Lewis is part of a small but steady contingent of educated transplants, often in their 30s and 40s, who are choosing to settle in the countryside. Seeking simpler lives, they are tipping the scales back a bit from the often-cited “brain drain” of rural high school graduates who leave for work or college in bigger cities.

In Minnesota, the phenomenon is most pronounced in the central lakes region, with its lure of water and woods. There, in the last census decade, counties such as Hubbard, Mille Lacs and Carlton gained residents ages 30 to 44 at rates above 25 percent.
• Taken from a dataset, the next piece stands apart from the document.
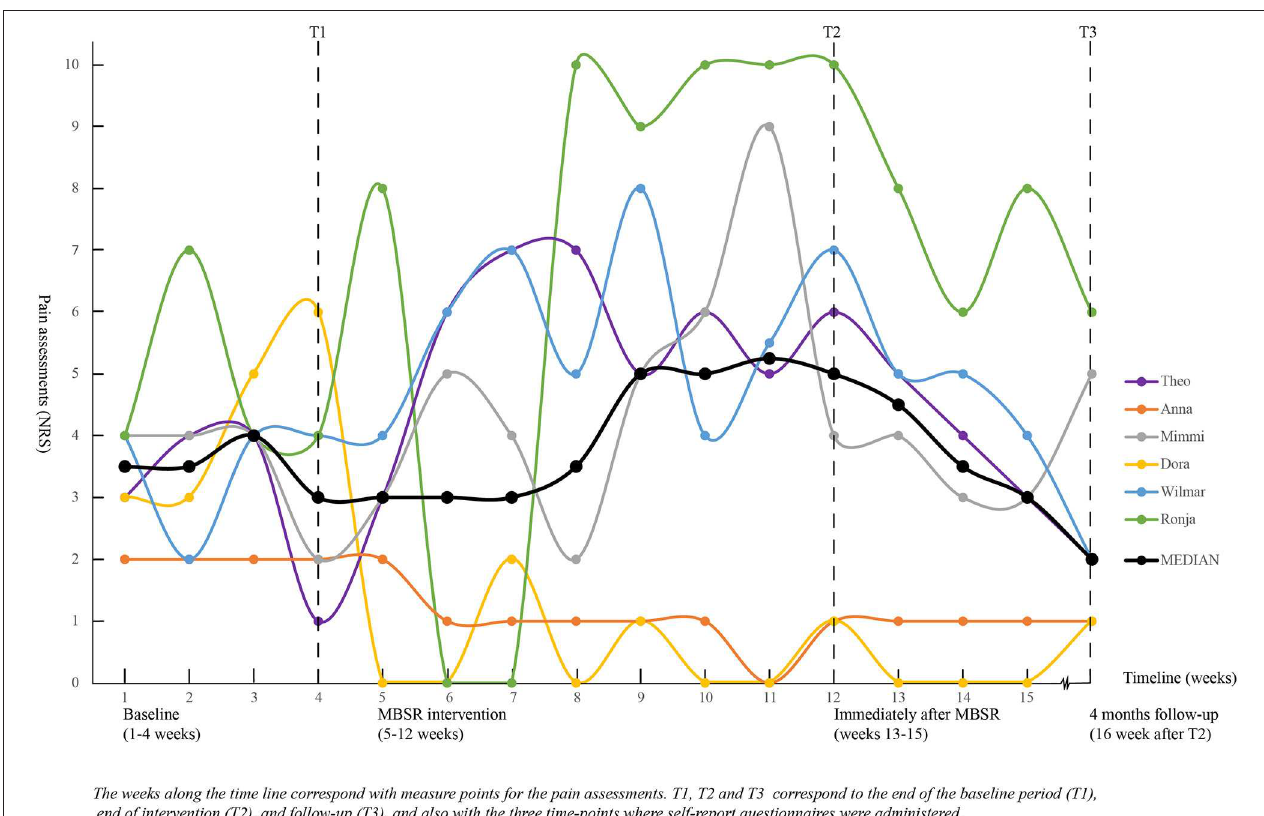
FIGURE 2 | Pain assessment during the study period for all six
But even in southwestern Minnesota, which continues to shed population overall, many counties have gained residents in that age group.Lac qui Parle County, where Lewis lives with his wife and 7-year-old twin boys, epitomizes small-town America. It has a little more than 7,000 people, and the county’s single stoplight glows at a rural intersection.
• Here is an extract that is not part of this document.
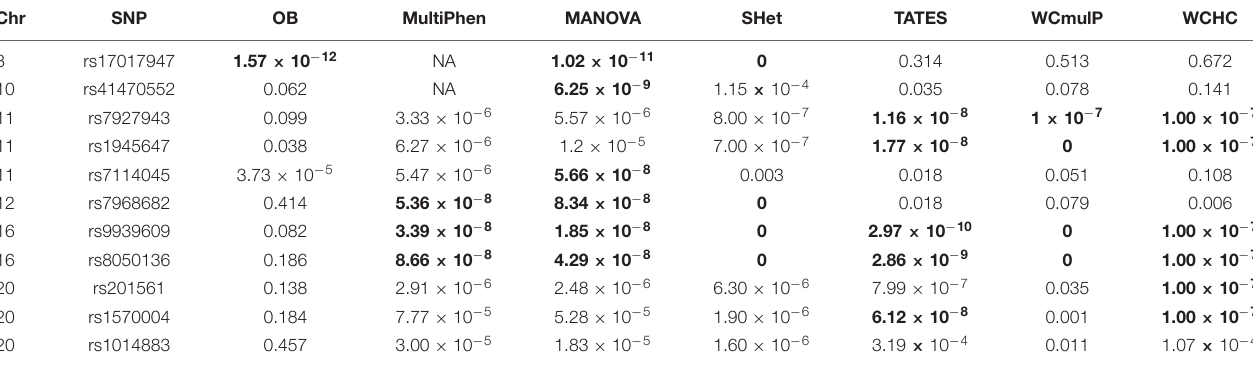
TABLE 4 | Significant SNPs and the corresponding p -values in the analysis of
Between 2000 and 2010, the 30 to 44 age group grew 15.1 percent, among the highest in the southwest part of the state.

Local government and civic leaders have worked hard to try to attract and keep newcomers like the Lewises.Trench diggers cleave the countryside, laying 647 miles of fiber-optic cable as part of a $9.7 million project to bring free high-speed Internet infrastructure to all houses and businesses in the county.

The town of Dawson offers commercial real estate to job-creating business owners for as little as $1.In Madison, Minn., last week, hundreds gathered under the marquee of the Grand Theatre to raise some of the nearly $100,000 needed to buy digital movie equipment so the venue can stay open when film becomes obsolete.

Business leaders recruit hard, too. When Madison clinic administrators interviewed 27-year-old Maribeth Olson for a physician assistant job last year, they took her and her husband on a tour of local real estate, businesses and the elementary school. They hosted a social gathering at the local VFW club. The couple packed their belongings and moved from suburban Pittsburgh in December.

Like the Olson’s, many newcomers grew up in rural areas, but the majority is not returning home, moving instead to different small communities.The migration enriches rural communities, Winchester and others say, because newcomers bring ideas and skills to civic, school and church clubs.A survey in west-central Minnesota showed that 60 percent of newcomers took leadership roles in the community, and 81 percent donated to local causes. Most had some higher education, too, with 68 percent holding bachelor’s degrees or above, and 19 percent holding associate degrees.